In a paper for Transport Inequalities by Nathael Gozlan, the following assertion is made:
Let the relative entropy with respect to $\mu \in P(\mathcal X)$ be defined by $$ H(\nu \mid \mu) = \left\{ \begin{array}{@{}ll@{}} \int_\mathcal X \log(\frac{d\nu}{d\mu})d\nu, & \text{if}\ \nu \ll\mu \\ +\infty, & \text{otherwise} \end{array}\right. , \ \nu \in P(\mathcal X) $$
Now, make $\mu_1$ and $\mu_2$ defined on $\mathcal X_1$ and $\mathcal X_2$, respectively. For a measure $\nu$ on $\mathcal X_1 \times \mathcal X_2$, write the disintegration of $\nu$ (conditional expectation) with respect to the first coordinate as: $$ d\nu(x_1,x_2) = d\nu_1(x_1) d\nu^{x_1}(x_2) $$ Note that the disintegration is pretty much just a formal way of writing the conditional probability formula $P(X=x_1,Y=x_2) = P(X=x_1 \mid Y =x_2)P(Y=x_2)$.
Finally, the author asserts that for the product measure $\mu_1 \otimes\mu_2$ (this is equivalent to $\mu_1 \times \mu_2$, which is a diffrent notation, but with the same meaning), one can prove the following equality: $$ H(\nu \mid \mu_1 \otimes \mu_2) = H(\nu_1 \mid \mu_1) + \int_{\mathcal X_1} H(\nu_2^{x_1}\mid \mu_2)d\nu_1(x_1) $$
My question is how to prove this equality above.
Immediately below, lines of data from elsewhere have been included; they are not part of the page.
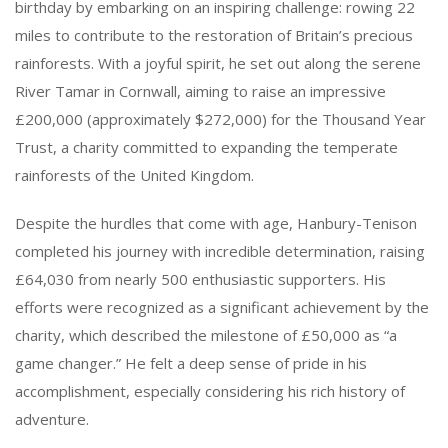
birthday by embarking on an inspiring challenge: rowing 22
miles to contribute to the restoration of Britain’s precious
rainforests. With a joyful spirit, he set out along the serene
River Tamar in Cornwall, aiming to raise an impressive
£200,000 (approximately $272,000) for the Thousand Year
Trust, a charity committed to expanding the temperate
rainforests of the United Kingdom.
Despite the hurdles that come with age, Hanbury-Tenison
completed his journey with incredible determination, raising
£64,030 from nearly 500 enthusiastic supporters. His
efforts were recognized as a significant achievement by the
charity, which described the milestone of £50,000 as “a
game changer.” He felt a deep sense of pride in his
accomplishment, especially considering his rich history of
adventure.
Since the definition of a disintegration is not very common, I will give it here to save people the trouble of hunting it down:
Given two polish (complete and separable) measurable spaces $(\Omega, \mathcal F)$ and $(E, \mathcal A)$. If $P$ is a probability measure in $(\Omega \times E, \mathcal F \otimes \mathcal A)$, and $P_1$ the marginal distribution of the first coordinate. Then, there exists an unique probability kernel $K: \Omega \times \mathcal A \rightarrow [0,1]$, satisfying:
$$ P(A\times B) = \int_A K(\omega, B) P_1(d\omega), \ \forall A \in \mathcal F, \ B \in \mathcal A $$
In this case, we can define $$ P[X_2 \in B \mid X_1 = w] := K(w,B) $$
Where $X_1$ and $X_2$ represent the first and second coordinates respectively.